# Living in Maryland



## jacq1101 (Apr 28, 2012)

Hi,
I may be offered a job in Cecil County, Maryland. Just wanted to know if anyone knows anything about it in terms of its a good place for a family. Also as my husband will have to look for work, am just wondering what the employment situation is like.
Thanks, jacqui


----------



## EVHB (Feb 11, 2008)

Are you sure he can get his own work permit? What visa will they get you?


----------



## jacq1101 (Apr 28, 2012)

I will have an E 3 visa and he will be eligible for a EAD


----------



## twostep (Apr 3, 2008)

jacq1101 said:


> Hi,
> I may be offered a job in Cecil County, Maryland. Just wanted to know if anyone knows anything about it in terms of its a good place for a family. Also as my husband will have to look for work, am just wondering what the employment situation is like.
> Thanks, jacqui


Sorry, but with no information it is impossible to even guess what the employment situation is like.


----------



## hercules143 (Apr 7, 2012)

According to my knowledge
Of course, we are referring to the famous Chesapeake Bay Blue Crab, a symbol of the Chesapeake Bay fishery and eateries along the waterways of the Chesapeake Bay. Eaten steamed and picked at the table, prepared in cakes, stews, salads, casseroles (Mornay sauce), dips, fondues, quiches, Imperial, and the always popular soft shell crab sauteed or fried. Maryland good food at it's best. Opened in 1952, the bridge was a welcomed alternative to the ferries that carried traffic across the Chesapeake Bay prior to the bridge opening. At 4.3 miles, shore to shore, this is a very significant bridge and a vital artery for traffic, commercial and recreational, in Maryland.So I prefer to live in n Maryland


----------



## bfremont (Jun 7, 2012)

hercules143 said:


> According to my knowledge
> Of course, we are referring to the famous Chesapeake Bay Blue Crab, a symbol of the Chesapeake Bay fishery and eateries along the waterways of the Chesapeake Bay. Eaten steamed and picked at the table, prepared in cakes, stews, salads, casseroles (Mornay sauce), dips, fondues, quiches, Imperial, and the always popular soft shell crab sauteed or fried. Maryland good food at it's best.

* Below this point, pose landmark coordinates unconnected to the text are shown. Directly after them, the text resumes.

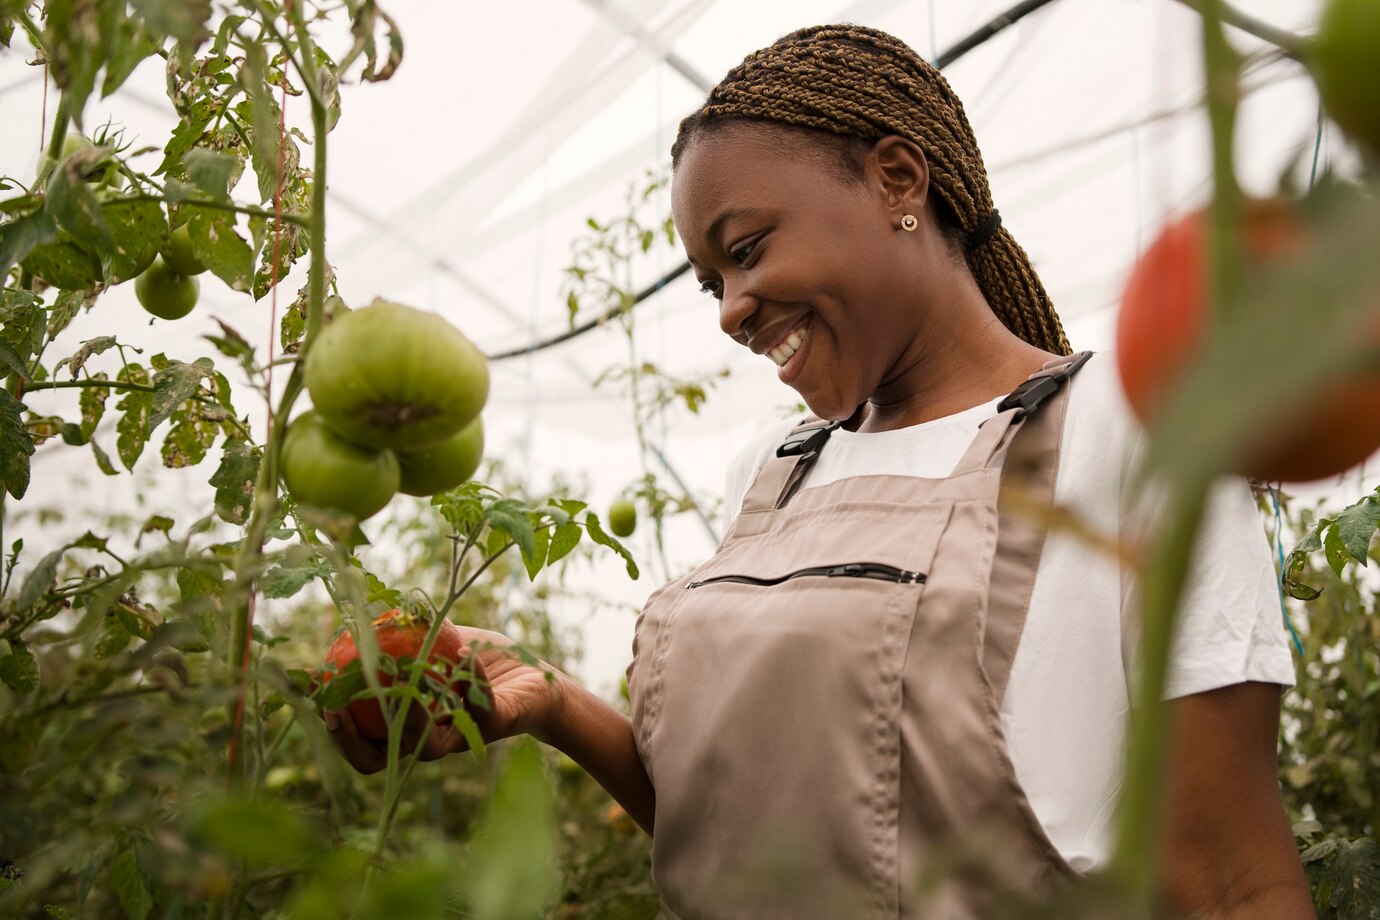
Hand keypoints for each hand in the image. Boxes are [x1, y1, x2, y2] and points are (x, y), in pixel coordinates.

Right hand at [322, 625, 566, 774]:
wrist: (537, 680)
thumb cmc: (482, 662)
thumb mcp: (438, 644)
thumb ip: (403, 638)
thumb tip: (356, 622)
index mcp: (408, 727)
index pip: (361, 742)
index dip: (335, 730)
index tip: (317, 699)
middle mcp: (428, 742)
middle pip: (378, 759)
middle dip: (350, 740)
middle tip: (337, 709)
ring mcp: (460, 737)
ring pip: (423, 742)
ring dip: (406, 711)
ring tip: (396, 676)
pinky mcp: (493, 725)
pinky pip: (475, 702)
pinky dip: (467, 673)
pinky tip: (460, 650)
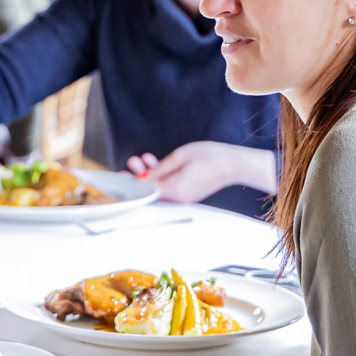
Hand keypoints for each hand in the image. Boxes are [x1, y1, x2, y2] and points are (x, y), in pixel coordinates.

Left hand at [127, 141, 277, 202]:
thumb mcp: (179, 157)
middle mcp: (179, 198)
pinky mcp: (189, 193)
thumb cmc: (211, 157)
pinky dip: (162, 177)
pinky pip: (170, 187)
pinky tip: (156, 163)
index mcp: (174, 191)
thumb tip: (144, 176)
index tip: (120, 176)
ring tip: (142, 159)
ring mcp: (185, 197)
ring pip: (160, 188)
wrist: (234, 164)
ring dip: (151, 174)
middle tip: (130, 164)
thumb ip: (159, 169)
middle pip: (151, 191)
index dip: (131, 183)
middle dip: (139, 176)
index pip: (146, 190)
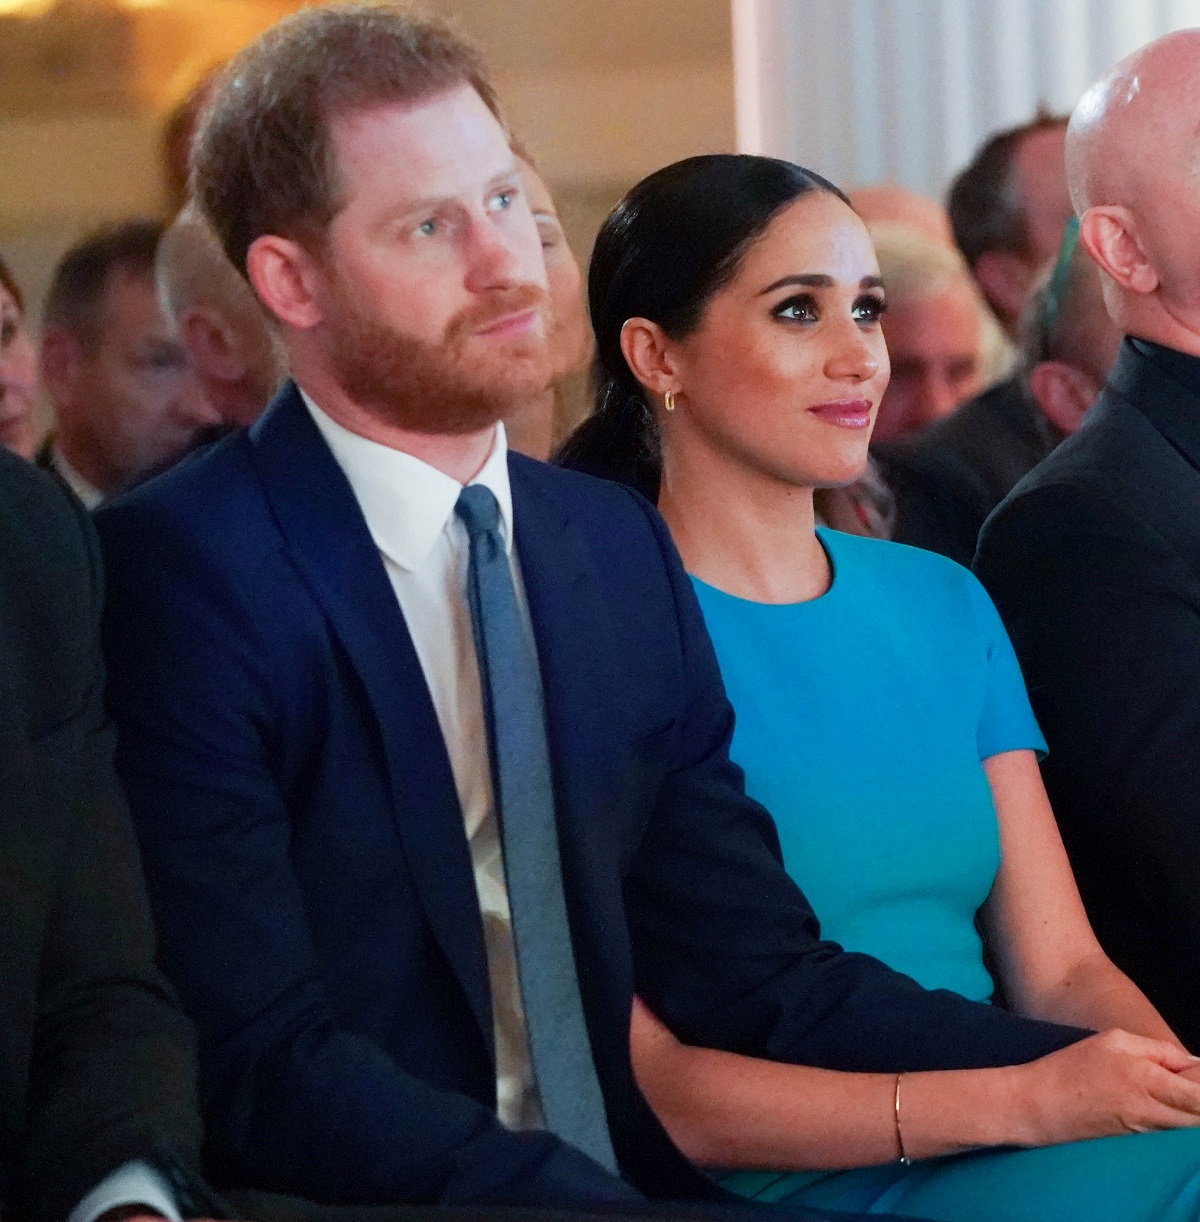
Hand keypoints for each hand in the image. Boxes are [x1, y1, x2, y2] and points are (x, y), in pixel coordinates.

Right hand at [1011, 1028, 1199, 1145]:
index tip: (1196, 1077)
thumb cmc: (1071, 1067)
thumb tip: (1191, 1064)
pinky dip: (1175, 1125)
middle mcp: (1152, 1112)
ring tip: (1168, 1094)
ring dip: (1189, 1114)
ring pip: (1189, 1131)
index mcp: (1147, 1080)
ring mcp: (1147, 1134)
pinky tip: (1156, 1109)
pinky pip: (1171, 1137)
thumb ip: (1157, 1050)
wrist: (1038, 1106)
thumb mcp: (1113, 1041)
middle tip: (1183, 1084)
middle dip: (1199, 1101)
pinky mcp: (1139, 1147)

Opened in 1952, the bridge was a welcomed alternative to the ferries that carried traffic across the Chesapeake Bay prior to the bridge opening. At 4.3 miles, shore to shore, this is a very significant bridge and a vital artery for traffic, commercial and recreational, in Maryland.So I prefer to live in n Maryland


Cecil County is a beautiful area! I've been to a few a parks around the area and they're a good place to check out some wildlife. I went camping one time at Elk Neck State Park, it was gorgeous.


----------